A Glove Shop in Vienna: And Other Stories
- First edition
- Author: Eva Ibbotson
- Language: English
- Genre: Young adult short stories
- Publisher: Century Publishing
- Publication date: 1984
- Publication place: United Kingdom
- ISBN: 9780712604673

= A Glove Shop in Vienna: And Other Stories =

1984 short story collection by Eva Ibbotson

A Glove Shop in Vienna: And Other Stories is a collection of short stories for young adults by Eva Ibbotson. The book was first published in 1984 by Century Publishing. The short stories take place in many different locations, including Vienna, the Amazon, Russia and Paris.
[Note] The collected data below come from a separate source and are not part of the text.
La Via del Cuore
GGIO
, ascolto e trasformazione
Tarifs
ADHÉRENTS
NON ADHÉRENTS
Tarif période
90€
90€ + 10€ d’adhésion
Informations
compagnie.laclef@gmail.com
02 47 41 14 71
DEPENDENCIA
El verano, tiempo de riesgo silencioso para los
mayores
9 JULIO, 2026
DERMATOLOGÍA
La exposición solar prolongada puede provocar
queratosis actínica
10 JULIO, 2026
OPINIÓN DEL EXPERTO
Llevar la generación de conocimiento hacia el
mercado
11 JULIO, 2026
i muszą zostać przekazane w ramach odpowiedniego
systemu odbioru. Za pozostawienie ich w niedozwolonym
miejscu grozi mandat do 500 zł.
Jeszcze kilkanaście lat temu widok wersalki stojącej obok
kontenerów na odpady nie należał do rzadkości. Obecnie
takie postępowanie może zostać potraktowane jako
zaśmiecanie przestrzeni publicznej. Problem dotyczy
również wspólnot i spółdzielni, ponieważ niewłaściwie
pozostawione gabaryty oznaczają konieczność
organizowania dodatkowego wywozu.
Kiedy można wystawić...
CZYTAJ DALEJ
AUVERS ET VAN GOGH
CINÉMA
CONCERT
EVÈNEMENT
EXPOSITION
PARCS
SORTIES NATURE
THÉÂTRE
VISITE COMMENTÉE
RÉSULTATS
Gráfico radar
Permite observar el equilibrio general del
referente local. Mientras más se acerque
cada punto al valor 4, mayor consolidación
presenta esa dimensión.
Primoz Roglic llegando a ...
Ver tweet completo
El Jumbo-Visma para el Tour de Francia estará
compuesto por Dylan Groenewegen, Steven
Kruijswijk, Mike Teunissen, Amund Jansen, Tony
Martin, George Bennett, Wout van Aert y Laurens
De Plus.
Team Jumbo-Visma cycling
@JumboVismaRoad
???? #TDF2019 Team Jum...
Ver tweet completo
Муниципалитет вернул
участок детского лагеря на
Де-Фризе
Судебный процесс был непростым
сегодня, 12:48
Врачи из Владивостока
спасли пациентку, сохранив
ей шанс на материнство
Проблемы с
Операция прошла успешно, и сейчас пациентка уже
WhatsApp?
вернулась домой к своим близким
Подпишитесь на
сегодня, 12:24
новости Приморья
The collection received mixed reviews for its 1992 release, with critics calling it well-written and with some surprising ends, but overly sweet and romantic.

== Publishing history ==
- "A Glove Shop in Vienna: And Other Stories" (1984)
- "A Glove Shop in Vienna and Other Stories" (1992)
- "A Glove Shop in Vienna and Other Stories" (2014)

== Reception ==
Reviewing the 1992 version of the book, Kirkus Reviews called the stories present in the collection "mainly frivolous and as contrived as a decorative petit four," with a style reminiscent of the short stories found in magazines of the 1920s and 1930s. The reviewer praised two stories in particular, which are focused more on comedy, and concluded by calling the book "[s]light, scented, and deliciously dated in style".

Publishers Weekly praised the surprise endings of the short stories, although calling some of them "sadly contrived". They also noted these Ibbotson's short stories are "oversweet and ultimately cloying." Ellen Cohen praised the short stories by Ibbotson, calling her writing charming.